By Gannon Medwick | December 1, 2020 at 10:56 AM EST – Updated December 1 at 11:42 AM
WILMINGTON, N.C. (WECT) – The 2020 hurricane season lived up to the preseason hype, and then some.
It established a new record for named storms in the Atlantic Basin. Of the 31 tropical depressions that formed, 30 graduated into named tropical storms. And of those, 13 turned into hurricanes including 6 major hurricanes – numbers that rival those of the infamous 2005 Atlantic Hurricane Season.
Storms formed quickly and often in 2020 and, on many occasions, three or more storms were operating at the same time! And by all measures, the numbers obliterated those of an average season.
Tropical Storms Arthur and Bertha kicked off the season early, in May. Bertha, which hit South Carolina, was the first of 12 U.S. landfallers – a record high. A lot of the names on the primary 2020 Atlantic Basin storm names list corresponded to weak, short-lived storms. But, as the season progressed, storm quality unfortunately began to catch up with quantity. Laura – a Cat. 4 hurricane that hit Louisiana in August and 2020′s strongest U.S. landfaller – was one of them.

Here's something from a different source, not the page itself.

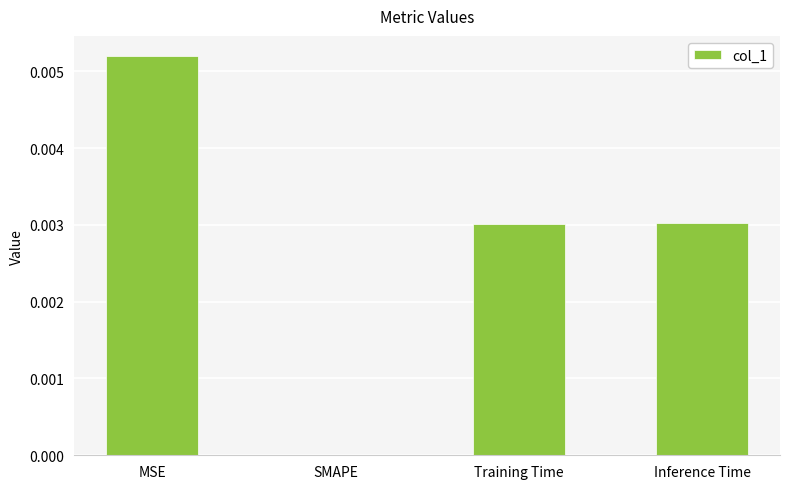

Are the bars horizontal?

No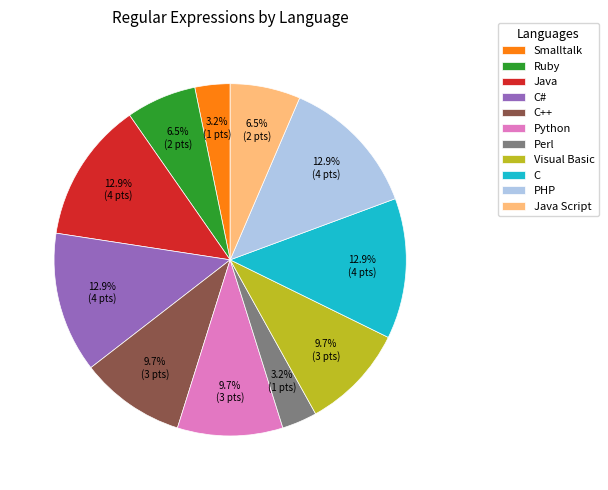

To the nearest percent, what is the average slice percentage?

9%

2020 was also the only season apart from 2005 in which the primary storm names list wasn’t enough and letters of the Greek alphabet had to be added to label storms. And sadly, many of these were strong and impactful storms, too. Category 2 Hurricane Zeta has the distinction of hitting the largest U.S. metro area of the 2020 season when it ripped across New Orleans in October.
A particularly haunting wrinkle to the 2020 Atlantic Hurricane Season was the propensity for multiple storms to ravage the same areas over and over. For example, 10 named storms hit the U.S. Gulf coast, including five to Louisiana alone. Hurricane Delta, which struck near Lake Charles in October, landfalled within 20 miles of where Laura did just two months before. And in November, deadly hurricanes Eta and Iota dealt devastating blows to the coast of Nicaragua, Central America, within 20 miles and two weeks of each other.
Hurricane Isaias was the North Carolina’s lone landfaller of 2020. Isaias’ center roared ashore at Ocean Isle Beach late in the evening of Aug. 3 so most of the Cape Fear Region experienced at least a portion of its raucous Cat. 1 eye wall. Wind damage was scattered but locally enhanced in tornadoes, including a confirmed EF-2 in Southport. Damaging storm surge topped five feet in Oak Island and the Cape Fear River swelled to a record tide of nine feet at Wilmington. Isaias was far too speedy to generate sufficient rainfall for river flooding in the Carolinas, but that same quickness and energy rolled into a violent EF-3 twister in Windsor, N.C. (Long-track EF-3+ twisters are rare in tropical systems.)
In all, the 2020 Atlantic Hurricane Season took more than 400 lives and inflicted more than $40 billion in damage.